A significant portion of the world’s knowledge is online and accessible to just about anyone with a web browser and internet connection. But as one author argues, all these noisy “Big Data” haystacks don’t translate into much signal, especially in terms of conceptualizing the next big idea.
With the “Big Data” deluge showing no signs of abating, information overload is the norm. In fact, this “information glut” suggests a larger problem. We’re suffering from information overload at the expense of free thinking and development of new big ideas. That’s the sentiment behind Neal Gabler’s “The Elusive Big Idea”. The substance of Gabler’s argument is that in an era of Big Data, we know more than we’ve ever known, but think about it less.
That’s because the brain – while a wonderful processing engine – just can’t keep up with the data deluge. There’s simply too much to know and too little time to ponder.
Most of us are just flat out busy with work, family, friends and life’s little and larger troubles. This is why time saving devices are the rage. RSS news readers, while not as popular as in the past, are still a valuable tool to sort through the overindulgence of user generated content. And without our smartphone calendar reminders telling us where to be and when, most of us would be in a constant state of perspiration, realizing that we’re probably missing out on something, somewhere.
And yet we keep piling it on. Waiting in line to order lunch? Better check on what my friends are doing on Facebook. Need to wait five minutes for that sandwich to be made? Great, now there’s plenty of time to see what’s trending on Yahoo news. With our information addictions, it does appear, like the Pogo quotation so aptly illustrates, “We have met the enemy and he is us.”
Neal Gabler has a tough assessment for today’s westernized citizen. He says we prefer “knowing to thinking because knowing has more immediate value.”

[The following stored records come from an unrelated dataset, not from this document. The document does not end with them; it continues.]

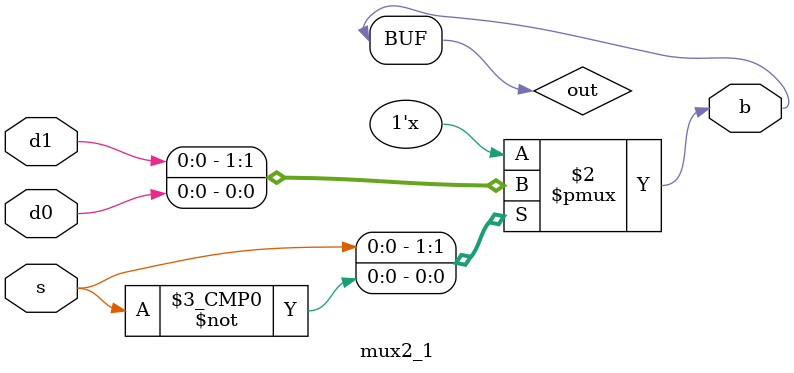
<source format=v>
module mux2_1(d0, d1, b, s);
	input s, d0, d1;
	output b;

	reg out;
	always @*case(s)
		1'b1 : out = d1;
		1'b0 : out = d0;
	endcase

	assign b = out;
endmodule
</source>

Now if this “knowing” translated into something profound, we might be able to justify our information addiction. However, Gabler says our brains are now trained on trivial personal information such as; ‘Where am I going?”, “What are you doing?” or “Whom are you seeing?” And all in 140 characters or less.
With a focus on daily minutiae, it does appear we’re losing capacity for “the big idea”. That’s why attempts at freeing us from our daily inboxes—such as Google’s Free Time are inspiring. At least there’s an attempt to galvanize thinking, and hopefully ideas will percolate into business value down the road.
Big Data technologies can save us time by sifting through mountains of multi-structured data. But even then, while technology may help us recognize and match patterns better, or understand links and relationships with more clarity, there are abstract ideas and concepts that can only be tackled with the human mind.
There are many complex and global problems to think about, we just need to free up our minds from the daily clutter to engage them.
A good first step is a quiet room, free of electronics, and some down-time. See if you can stand the silence for more than ten minutes. Keep increasing that time if possible, for the world surely needs more thinking and less menial knowing and doing.